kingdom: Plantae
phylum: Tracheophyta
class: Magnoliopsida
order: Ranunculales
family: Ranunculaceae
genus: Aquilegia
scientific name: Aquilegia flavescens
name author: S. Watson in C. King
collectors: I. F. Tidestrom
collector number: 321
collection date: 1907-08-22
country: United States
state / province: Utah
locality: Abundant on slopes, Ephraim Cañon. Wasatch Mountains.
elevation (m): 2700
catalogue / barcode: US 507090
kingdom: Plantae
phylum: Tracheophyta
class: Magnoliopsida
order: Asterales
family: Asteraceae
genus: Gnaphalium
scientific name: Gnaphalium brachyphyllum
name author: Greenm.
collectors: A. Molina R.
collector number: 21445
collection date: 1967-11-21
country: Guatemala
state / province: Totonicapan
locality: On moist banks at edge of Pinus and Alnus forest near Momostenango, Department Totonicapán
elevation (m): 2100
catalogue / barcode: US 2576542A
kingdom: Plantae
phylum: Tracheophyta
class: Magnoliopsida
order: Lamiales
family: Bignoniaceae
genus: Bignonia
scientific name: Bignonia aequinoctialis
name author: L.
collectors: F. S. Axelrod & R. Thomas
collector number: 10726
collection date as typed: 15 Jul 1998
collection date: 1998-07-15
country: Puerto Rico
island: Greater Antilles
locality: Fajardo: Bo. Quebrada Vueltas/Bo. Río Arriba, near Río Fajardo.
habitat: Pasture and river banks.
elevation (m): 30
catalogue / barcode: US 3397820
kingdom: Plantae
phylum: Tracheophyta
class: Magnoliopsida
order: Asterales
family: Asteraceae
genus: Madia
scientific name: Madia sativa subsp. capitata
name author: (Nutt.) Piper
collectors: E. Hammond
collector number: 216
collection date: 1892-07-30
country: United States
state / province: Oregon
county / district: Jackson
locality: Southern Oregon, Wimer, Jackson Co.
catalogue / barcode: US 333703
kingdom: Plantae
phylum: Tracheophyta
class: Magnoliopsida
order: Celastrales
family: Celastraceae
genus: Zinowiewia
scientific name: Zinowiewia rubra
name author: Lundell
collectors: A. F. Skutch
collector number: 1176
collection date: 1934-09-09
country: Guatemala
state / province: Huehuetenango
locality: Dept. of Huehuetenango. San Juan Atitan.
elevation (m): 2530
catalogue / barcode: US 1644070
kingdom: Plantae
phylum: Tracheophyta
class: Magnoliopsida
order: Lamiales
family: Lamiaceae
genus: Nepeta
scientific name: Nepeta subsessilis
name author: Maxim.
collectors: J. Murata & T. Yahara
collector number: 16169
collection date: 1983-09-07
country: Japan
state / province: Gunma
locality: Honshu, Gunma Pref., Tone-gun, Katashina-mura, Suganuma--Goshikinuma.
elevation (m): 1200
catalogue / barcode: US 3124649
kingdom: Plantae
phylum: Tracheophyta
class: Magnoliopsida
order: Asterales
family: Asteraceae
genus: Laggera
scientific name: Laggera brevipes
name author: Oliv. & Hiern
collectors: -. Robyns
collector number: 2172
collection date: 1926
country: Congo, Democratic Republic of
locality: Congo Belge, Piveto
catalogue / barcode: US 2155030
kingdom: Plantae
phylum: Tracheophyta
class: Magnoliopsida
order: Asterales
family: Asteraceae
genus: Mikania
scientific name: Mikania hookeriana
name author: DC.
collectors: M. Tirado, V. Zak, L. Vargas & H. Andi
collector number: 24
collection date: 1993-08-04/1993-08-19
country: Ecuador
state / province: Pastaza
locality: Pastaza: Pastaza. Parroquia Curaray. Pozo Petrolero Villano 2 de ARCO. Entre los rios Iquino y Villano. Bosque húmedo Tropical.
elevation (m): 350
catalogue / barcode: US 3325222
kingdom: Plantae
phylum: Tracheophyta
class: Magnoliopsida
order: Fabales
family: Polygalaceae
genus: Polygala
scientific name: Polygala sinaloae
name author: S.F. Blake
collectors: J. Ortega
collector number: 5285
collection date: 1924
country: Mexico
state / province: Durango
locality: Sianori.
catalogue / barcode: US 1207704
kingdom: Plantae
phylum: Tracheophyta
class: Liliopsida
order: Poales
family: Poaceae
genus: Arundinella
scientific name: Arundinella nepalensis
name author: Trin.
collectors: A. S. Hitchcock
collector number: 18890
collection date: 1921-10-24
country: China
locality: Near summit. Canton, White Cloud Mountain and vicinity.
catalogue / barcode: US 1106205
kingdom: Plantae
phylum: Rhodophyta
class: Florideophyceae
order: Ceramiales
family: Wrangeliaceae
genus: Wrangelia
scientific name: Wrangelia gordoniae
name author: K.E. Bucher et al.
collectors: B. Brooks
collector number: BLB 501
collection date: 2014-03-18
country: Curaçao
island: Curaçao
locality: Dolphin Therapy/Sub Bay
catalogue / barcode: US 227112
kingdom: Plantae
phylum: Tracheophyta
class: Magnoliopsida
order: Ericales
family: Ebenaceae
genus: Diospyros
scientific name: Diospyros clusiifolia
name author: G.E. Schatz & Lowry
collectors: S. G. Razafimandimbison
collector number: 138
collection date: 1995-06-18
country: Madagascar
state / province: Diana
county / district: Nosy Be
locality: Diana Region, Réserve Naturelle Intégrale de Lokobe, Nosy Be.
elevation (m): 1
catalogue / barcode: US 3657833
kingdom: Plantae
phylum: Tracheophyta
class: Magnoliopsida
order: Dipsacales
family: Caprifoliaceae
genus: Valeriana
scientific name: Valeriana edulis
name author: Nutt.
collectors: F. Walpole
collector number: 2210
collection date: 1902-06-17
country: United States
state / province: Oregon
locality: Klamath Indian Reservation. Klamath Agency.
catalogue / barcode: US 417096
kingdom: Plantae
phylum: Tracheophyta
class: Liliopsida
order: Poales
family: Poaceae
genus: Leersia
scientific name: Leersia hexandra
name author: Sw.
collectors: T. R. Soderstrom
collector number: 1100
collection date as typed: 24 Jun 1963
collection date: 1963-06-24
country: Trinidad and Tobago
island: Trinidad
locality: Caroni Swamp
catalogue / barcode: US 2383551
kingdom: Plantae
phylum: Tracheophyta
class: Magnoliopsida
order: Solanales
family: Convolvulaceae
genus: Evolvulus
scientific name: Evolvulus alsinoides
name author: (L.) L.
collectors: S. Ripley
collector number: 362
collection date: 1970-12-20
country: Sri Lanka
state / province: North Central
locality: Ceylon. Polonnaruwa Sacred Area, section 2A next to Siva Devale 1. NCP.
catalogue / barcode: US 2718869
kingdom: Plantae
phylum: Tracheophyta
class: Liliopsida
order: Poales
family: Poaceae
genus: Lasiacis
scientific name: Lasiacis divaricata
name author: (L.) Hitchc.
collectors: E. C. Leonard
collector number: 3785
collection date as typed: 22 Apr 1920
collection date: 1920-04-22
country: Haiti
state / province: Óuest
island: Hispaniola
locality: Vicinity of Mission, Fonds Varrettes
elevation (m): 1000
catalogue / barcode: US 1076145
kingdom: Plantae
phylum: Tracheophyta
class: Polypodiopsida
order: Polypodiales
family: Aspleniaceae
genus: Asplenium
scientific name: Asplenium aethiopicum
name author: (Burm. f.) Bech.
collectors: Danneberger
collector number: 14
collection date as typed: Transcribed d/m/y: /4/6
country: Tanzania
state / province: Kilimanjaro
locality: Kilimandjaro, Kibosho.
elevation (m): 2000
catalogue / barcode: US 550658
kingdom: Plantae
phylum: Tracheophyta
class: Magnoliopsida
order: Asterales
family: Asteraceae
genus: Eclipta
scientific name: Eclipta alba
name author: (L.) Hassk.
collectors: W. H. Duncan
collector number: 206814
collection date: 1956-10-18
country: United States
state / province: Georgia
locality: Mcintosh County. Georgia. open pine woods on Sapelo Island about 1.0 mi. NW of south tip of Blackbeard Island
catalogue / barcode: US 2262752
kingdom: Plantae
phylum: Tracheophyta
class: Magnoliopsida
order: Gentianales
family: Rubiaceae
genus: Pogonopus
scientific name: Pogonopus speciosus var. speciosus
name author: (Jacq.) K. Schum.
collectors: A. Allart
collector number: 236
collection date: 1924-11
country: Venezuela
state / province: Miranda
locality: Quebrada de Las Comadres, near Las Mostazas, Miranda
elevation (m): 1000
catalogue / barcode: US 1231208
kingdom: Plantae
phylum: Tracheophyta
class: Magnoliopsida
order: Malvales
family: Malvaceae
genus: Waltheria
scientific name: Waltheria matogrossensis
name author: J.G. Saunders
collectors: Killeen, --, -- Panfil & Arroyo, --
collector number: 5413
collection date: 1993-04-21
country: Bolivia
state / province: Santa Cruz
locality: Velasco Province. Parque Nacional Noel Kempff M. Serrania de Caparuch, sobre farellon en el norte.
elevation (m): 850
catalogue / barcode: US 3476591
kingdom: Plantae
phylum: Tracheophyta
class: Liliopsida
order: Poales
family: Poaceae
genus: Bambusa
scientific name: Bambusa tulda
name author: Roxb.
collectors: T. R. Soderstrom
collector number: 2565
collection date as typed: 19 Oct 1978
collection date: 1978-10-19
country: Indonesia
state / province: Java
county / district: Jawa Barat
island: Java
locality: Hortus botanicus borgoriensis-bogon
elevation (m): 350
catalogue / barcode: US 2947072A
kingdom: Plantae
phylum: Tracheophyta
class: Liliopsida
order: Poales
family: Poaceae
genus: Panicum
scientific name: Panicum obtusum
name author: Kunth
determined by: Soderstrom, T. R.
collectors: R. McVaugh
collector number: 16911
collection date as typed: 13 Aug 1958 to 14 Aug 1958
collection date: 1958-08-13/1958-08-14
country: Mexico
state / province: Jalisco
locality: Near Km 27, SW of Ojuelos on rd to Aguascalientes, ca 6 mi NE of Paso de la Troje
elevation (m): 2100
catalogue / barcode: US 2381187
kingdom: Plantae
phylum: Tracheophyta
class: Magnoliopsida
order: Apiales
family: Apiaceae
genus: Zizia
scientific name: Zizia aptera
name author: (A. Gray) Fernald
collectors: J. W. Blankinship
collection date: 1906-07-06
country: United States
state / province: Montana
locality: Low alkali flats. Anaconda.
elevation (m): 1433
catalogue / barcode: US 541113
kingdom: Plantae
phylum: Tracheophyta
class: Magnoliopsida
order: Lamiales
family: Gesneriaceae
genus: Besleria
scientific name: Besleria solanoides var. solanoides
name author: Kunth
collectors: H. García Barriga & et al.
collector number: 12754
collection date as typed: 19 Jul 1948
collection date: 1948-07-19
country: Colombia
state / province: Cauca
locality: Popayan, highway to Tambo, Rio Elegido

_ _ _

__Work to be completed__
Copy the stretch from the line containing "locality: Hortus botanicus borgoriensis-bogon" through the line containing "determined by: Soderstrom, T. R.", replacing "scientific name" with "taxon name" and leaving everything else unchanged.

__Response for this exercise__
locality: Hortus botanicus borgoriensis-bogon
elevation (m): 350
catalogue / barcode: US 2947072A
kingdom: Plantae
phylum: Tracheophyta
class: Liliopsida
order: Poales
family: Poaceae
genus: Panicum
taxon name: Panicum obtusum
name author: Kunth
determined by: Soderstrom, T. R.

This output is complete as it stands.